WHAT IS BEING ASKED -> From the data below, retype exactly the lines starting with the one that contains "image of unremarkable" and ending with the one that contains "photomicrograph of unremarkable", both included.

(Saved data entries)
# # #

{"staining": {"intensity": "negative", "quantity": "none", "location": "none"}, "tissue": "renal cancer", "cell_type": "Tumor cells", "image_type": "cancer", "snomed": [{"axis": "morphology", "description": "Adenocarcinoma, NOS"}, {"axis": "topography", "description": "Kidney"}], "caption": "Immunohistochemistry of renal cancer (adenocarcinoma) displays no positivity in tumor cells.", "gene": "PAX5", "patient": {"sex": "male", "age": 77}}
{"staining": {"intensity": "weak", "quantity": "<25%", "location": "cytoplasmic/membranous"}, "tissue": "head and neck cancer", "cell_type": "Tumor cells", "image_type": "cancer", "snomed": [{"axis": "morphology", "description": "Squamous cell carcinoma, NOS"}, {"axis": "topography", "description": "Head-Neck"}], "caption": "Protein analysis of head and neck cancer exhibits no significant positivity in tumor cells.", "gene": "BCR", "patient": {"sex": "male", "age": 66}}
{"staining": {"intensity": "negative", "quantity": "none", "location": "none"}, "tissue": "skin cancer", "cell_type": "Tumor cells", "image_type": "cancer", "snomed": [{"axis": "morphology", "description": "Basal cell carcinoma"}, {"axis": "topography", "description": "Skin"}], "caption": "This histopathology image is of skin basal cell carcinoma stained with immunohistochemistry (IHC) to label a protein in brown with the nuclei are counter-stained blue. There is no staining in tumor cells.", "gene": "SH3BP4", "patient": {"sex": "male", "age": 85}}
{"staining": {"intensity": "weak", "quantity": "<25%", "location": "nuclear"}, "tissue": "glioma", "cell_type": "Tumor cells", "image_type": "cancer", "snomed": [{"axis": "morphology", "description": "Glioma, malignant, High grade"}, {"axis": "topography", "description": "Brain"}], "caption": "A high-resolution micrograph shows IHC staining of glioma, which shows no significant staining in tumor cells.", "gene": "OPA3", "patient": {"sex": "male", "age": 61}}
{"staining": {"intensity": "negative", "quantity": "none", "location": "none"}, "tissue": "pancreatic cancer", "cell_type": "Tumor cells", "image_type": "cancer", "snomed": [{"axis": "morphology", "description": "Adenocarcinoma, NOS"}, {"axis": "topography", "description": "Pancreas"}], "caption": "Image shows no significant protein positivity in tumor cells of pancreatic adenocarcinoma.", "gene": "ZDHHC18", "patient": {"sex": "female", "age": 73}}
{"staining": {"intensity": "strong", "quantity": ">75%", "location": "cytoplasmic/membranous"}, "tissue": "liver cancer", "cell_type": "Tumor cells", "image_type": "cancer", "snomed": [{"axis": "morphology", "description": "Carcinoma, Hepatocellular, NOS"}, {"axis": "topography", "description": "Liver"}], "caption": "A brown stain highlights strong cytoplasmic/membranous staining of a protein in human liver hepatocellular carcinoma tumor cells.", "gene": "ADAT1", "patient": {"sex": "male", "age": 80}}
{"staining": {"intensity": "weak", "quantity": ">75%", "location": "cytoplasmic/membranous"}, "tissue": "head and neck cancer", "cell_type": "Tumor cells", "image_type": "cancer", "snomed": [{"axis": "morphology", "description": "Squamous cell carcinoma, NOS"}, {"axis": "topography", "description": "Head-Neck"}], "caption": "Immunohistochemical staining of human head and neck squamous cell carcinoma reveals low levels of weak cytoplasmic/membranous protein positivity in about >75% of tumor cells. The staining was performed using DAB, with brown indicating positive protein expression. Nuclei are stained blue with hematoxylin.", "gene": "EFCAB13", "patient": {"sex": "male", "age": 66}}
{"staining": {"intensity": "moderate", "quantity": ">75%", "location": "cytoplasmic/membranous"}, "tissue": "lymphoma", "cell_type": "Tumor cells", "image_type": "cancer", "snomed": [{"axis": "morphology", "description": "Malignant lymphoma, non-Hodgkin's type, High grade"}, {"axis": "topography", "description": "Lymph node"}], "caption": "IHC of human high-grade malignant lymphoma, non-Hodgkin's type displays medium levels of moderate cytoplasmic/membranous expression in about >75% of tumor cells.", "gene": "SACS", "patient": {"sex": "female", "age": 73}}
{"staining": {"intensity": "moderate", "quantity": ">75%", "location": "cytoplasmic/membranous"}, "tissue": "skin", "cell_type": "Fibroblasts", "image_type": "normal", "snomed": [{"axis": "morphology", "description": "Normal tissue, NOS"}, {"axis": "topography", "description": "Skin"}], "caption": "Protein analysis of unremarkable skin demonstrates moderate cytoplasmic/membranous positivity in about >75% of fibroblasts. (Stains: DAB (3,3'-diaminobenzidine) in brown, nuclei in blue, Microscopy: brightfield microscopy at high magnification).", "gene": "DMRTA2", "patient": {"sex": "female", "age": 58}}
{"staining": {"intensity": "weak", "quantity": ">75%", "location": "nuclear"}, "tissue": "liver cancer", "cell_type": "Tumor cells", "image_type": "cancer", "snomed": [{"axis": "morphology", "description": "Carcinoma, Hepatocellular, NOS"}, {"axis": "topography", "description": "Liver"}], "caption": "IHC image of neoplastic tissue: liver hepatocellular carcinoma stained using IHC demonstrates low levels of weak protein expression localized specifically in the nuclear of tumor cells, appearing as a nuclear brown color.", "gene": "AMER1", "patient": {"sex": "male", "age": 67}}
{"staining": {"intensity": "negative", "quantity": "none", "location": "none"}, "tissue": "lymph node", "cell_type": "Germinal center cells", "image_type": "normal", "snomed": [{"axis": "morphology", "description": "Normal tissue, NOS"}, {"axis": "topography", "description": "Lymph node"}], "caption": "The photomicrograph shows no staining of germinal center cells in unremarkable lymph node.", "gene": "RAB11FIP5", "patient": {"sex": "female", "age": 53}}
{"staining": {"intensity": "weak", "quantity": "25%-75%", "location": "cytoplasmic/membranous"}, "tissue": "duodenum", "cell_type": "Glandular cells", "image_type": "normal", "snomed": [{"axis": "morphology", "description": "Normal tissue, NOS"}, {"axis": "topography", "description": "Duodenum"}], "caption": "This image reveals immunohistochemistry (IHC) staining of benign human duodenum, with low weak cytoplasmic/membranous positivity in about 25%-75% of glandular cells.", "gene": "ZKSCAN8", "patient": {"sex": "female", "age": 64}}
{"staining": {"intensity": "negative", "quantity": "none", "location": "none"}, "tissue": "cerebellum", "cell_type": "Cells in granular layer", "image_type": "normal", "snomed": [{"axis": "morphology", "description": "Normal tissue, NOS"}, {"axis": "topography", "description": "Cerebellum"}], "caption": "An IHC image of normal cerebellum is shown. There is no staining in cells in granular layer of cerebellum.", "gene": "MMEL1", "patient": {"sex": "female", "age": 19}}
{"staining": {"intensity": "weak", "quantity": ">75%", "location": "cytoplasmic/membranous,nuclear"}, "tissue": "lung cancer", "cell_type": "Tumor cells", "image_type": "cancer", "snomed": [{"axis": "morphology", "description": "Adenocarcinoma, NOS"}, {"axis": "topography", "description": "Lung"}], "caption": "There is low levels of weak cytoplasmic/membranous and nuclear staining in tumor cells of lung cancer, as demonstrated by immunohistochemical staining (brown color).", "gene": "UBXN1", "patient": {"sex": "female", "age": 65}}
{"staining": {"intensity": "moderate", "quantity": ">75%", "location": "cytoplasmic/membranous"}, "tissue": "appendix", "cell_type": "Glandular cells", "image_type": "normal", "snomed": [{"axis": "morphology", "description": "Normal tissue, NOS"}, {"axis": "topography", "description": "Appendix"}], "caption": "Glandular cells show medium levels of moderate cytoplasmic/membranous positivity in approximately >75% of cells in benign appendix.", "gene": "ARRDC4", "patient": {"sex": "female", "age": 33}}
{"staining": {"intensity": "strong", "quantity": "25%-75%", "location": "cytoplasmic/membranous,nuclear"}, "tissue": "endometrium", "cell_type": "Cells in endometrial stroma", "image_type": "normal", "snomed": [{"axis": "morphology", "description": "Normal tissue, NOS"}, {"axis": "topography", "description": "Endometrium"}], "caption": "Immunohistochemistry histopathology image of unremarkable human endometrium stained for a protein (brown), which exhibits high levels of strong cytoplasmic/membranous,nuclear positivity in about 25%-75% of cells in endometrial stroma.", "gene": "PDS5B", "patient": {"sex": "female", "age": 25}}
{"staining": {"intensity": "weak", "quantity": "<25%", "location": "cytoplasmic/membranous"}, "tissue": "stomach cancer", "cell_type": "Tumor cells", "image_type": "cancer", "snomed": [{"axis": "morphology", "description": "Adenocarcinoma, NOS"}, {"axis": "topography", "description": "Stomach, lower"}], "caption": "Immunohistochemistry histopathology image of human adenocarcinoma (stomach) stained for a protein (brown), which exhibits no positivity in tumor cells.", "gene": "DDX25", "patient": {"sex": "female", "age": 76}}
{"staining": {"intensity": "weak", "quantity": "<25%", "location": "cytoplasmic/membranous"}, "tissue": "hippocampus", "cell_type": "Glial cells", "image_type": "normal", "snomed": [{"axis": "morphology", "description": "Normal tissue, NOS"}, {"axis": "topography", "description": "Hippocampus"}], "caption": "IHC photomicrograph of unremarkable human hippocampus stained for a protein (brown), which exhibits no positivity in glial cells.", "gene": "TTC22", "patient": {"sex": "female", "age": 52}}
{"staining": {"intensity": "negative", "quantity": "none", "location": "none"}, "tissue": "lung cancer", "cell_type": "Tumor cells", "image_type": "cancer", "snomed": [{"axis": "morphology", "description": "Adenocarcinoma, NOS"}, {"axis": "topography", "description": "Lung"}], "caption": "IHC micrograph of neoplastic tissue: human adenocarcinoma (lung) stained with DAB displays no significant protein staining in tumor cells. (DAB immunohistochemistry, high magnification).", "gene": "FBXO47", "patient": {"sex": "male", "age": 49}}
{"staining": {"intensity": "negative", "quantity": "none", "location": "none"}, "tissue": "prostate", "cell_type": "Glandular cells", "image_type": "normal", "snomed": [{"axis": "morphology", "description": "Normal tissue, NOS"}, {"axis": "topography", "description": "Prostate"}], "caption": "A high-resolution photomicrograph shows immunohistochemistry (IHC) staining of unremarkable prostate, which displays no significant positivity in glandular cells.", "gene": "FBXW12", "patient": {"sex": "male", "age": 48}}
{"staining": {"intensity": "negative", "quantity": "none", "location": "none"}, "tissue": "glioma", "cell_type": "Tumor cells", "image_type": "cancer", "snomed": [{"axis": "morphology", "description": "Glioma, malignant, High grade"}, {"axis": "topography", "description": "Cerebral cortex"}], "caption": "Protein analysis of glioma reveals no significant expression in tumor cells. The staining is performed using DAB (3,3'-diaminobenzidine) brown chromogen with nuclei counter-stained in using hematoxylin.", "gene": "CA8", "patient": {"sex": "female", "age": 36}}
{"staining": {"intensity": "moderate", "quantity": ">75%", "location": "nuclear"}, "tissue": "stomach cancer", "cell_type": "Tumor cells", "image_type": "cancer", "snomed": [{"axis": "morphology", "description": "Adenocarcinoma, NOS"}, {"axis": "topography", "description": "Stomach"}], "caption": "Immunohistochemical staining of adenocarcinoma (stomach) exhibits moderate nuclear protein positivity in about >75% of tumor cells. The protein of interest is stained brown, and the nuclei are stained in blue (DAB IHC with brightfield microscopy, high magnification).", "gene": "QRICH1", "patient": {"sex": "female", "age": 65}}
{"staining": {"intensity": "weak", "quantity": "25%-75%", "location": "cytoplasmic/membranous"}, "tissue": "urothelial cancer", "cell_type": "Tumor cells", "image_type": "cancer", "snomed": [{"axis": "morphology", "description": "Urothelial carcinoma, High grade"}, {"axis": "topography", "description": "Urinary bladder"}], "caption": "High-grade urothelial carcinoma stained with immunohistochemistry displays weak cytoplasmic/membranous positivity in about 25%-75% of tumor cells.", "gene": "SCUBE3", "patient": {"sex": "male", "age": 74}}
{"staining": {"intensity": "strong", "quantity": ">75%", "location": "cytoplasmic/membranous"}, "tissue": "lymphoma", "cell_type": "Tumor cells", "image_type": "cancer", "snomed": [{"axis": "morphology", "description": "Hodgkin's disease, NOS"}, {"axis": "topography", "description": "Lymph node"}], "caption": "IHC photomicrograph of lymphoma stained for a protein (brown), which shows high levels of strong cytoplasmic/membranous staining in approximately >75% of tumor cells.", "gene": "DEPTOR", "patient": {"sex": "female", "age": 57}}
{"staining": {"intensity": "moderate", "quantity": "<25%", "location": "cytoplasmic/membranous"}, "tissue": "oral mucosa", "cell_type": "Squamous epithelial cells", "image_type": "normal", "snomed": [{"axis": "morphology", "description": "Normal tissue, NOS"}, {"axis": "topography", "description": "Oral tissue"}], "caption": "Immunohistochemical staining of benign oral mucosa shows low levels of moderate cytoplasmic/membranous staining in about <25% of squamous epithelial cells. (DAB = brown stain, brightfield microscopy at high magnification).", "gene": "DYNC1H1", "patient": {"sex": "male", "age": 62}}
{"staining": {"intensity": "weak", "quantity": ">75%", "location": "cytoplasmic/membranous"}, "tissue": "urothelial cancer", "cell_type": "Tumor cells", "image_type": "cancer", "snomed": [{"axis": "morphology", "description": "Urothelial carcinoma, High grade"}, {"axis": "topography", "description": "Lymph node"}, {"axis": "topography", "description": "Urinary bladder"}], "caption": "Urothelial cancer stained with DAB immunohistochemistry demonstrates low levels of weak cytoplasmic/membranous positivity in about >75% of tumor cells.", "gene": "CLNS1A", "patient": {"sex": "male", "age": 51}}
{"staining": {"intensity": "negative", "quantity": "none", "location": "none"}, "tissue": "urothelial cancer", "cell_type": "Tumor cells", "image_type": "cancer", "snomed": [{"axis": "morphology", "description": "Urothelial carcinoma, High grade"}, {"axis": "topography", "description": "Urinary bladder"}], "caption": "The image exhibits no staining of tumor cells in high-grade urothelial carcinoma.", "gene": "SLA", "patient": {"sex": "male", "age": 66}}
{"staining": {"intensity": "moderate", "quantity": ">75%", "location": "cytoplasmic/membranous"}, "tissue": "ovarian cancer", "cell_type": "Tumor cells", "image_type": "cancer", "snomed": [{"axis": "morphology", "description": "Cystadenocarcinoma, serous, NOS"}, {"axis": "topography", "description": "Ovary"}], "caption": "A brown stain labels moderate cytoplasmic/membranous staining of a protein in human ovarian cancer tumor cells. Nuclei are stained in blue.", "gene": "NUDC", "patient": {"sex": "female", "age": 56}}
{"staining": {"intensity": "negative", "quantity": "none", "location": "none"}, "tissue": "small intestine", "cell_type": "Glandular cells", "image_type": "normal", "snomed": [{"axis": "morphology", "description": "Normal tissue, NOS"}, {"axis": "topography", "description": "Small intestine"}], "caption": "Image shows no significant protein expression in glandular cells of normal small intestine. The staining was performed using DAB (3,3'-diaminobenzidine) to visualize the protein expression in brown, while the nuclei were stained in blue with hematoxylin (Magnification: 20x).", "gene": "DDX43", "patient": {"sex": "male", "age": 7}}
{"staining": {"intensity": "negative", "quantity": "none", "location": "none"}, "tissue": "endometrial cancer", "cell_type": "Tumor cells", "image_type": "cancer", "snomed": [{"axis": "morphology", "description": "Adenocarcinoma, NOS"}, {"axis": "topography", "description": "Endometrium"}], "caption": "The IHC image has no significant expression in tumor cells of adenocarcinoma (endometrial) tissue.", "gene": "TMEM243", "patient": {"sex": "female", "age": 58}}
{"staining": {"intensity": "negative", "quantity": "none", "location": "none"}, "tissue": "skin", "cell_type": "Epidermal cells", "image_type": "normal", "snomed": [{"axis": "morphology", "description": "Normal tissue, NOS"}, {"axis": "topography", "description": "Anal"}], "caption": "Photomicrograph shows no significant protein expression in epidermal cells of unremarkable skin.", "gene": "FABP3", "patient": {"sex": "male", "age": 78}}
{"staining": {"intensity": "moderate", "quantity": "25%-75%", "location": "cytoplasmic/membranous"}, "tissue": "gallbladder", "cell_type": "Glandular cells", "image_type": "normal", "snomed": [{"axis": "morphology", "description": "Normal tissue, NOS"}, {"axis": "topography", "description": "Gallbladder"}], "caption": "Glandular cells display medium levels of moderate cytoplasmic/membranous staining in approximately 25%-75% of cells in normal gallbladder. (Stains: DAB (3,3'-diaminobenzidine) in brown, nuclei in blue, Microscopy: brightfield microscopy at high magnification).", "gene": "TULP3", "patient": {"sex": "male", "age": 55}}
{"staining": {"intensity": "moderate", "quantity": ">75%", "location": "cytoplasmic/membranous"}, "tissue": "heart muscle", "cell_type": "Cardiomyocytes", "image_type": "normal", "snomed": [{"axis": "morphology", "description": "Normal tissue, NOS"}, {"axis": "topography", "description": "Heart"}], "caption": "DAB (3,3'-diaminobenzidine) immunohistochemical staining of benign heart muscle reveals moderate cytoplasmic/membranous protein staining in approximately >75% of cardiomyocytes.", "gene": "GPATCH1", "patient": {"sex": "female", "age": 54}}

# # #

TASK OUTPUT ->
{"staining": {"intensity": "strong", "quantity": "25%-75%", "location": "cytoplasmic/membranous,nuclear"}, "tissue": "endometrium", "cell_type": "Cells in endometrial stroma", "image_type": "normal", "snomed": [{"axis": "morphology", "description": "Normal tissue, NOS"}, {"axis": "topography", "description": "Endometrium"}], "caption": "Immunohistochemistry histopathology image of unremarkable human endometrium stained for a protein (brown), which exhibits high levels of strong cytoplasmic/membranous,nuclear positivity in about 25%-75% of cells in endometrial stroma.", "gene": "PDS5B", "patient": {"sex": "female", "age": 25}}
{"staining": {"intensity": "weak", "quantity": "<25%", "location": "cytoplasmic/membranous"}, "tissue": "stomach cancer", "cell_type": "Tumor cells", "image_type": "cancer", "snomed": [{"axis": "morphology", "description": "Adenocarcinoma, NOS"}, {"axis": "topography", "description": "Stomach, lower"}], "caption": "Immunohistochemistry histopathology image of human adenocarcinoma (stomach) stained for a protein (brown), which exhibits no positivity in tumor cells.", "gene": "DDX25", "patient": {"sex": "female", "age": 76}}
{"staining": {"intensity": "weak", "quantity": "<25%", "location": "cytoplasmic/membranous"}, "tissue": "hippocampus", "cell_type": "Glial cells", "image_type": "normal", "snomed": [{"axis": "morphology", "description": "Normal tissue, NOS"}, {"axis": "topography", "description": "Hippocampus"}], "caption": "IHC photomicrograph of unremarkable human hippocampus stained for a protein (brown), which exhibits no positivity in glial cells.", "gene": "TTC22", "patient": {"sex": "female", "age": 52}}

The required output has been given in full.